Extracted page text data
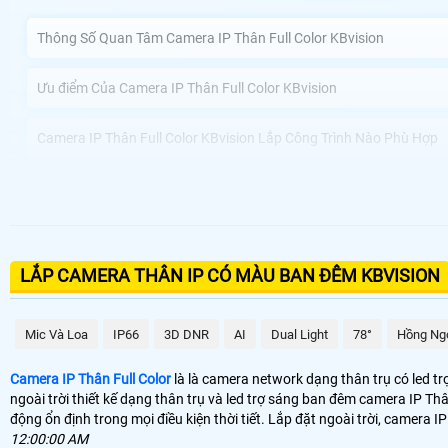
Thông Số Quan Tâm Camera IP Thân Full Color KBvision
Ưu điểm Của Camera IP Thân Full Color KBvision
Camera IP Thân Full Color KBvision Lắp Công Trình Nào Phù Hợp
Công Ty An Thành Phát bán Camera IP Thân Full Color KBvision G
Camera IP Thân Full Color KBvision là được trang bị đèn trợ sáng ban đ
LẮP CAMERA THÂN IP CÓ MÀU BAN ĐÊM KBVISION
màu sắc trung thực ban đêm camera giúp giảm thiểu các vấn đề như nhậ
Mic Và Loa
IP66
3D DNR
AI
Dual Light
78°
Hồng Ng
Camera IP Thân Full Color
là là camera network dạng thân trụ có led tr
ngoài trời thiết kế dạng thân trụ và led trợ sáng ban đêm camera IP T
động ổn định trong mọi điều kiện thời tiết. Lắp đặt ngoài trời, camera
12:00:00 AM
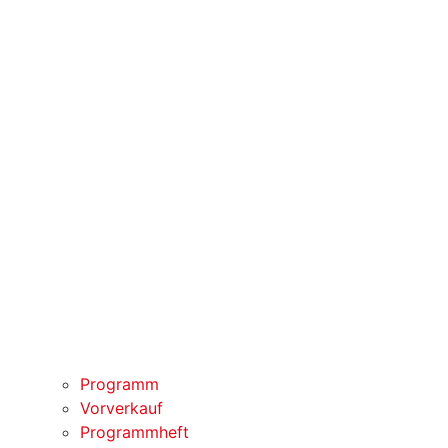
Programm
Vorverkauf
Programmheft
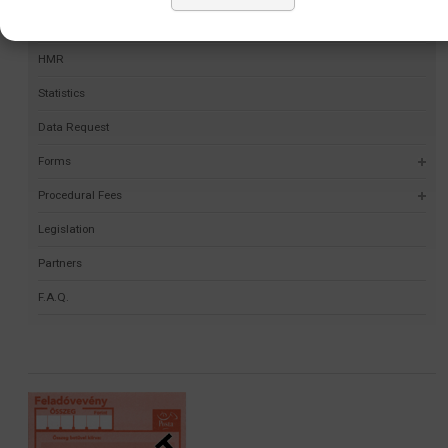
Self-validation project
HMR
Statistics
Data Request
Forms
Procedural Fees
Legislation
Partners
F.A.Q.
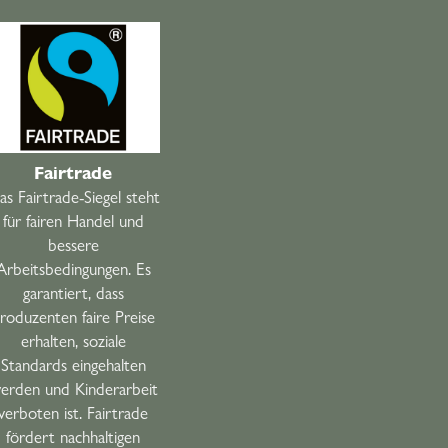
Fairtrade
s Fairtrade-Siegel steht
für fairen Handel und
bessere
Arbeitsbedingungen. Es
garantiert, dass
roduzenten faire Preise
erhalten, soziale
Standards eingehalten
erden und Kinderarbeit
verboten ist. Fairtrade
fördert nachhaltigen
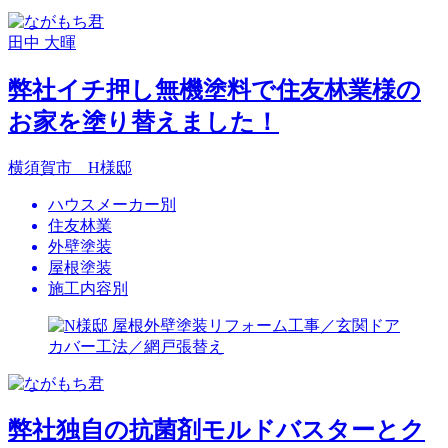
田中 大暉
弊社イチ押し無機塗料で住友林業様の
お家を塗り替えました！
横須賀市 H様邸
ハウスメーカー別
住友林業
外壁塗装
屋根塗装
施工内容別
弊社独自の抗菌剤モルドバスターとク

* * *

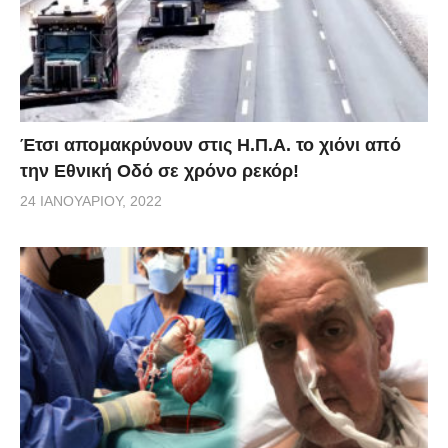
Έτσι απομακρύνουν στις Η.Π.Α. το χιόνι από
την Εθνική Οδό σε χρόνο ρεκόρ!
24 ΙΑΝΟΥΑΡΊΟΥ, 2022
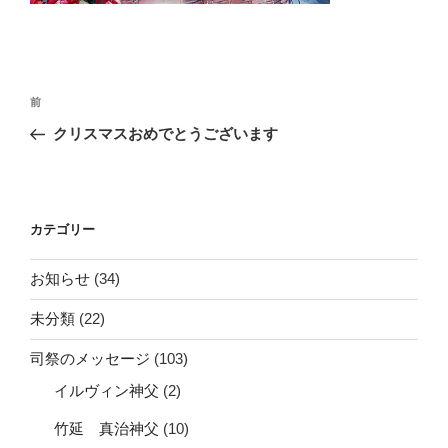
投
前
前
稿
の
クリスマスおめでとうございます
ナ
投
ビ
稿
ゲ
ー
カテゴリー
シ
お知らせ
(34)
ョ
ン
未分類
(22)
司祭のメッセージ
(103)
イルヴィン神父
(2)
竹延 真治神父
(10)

Instructions to follow: Where a line in the records above contains the word "Fairtrade", copy that line.

Task result:
Fairtrade
s Fairtrade-Siegel steht
verboten ist. Fairtrade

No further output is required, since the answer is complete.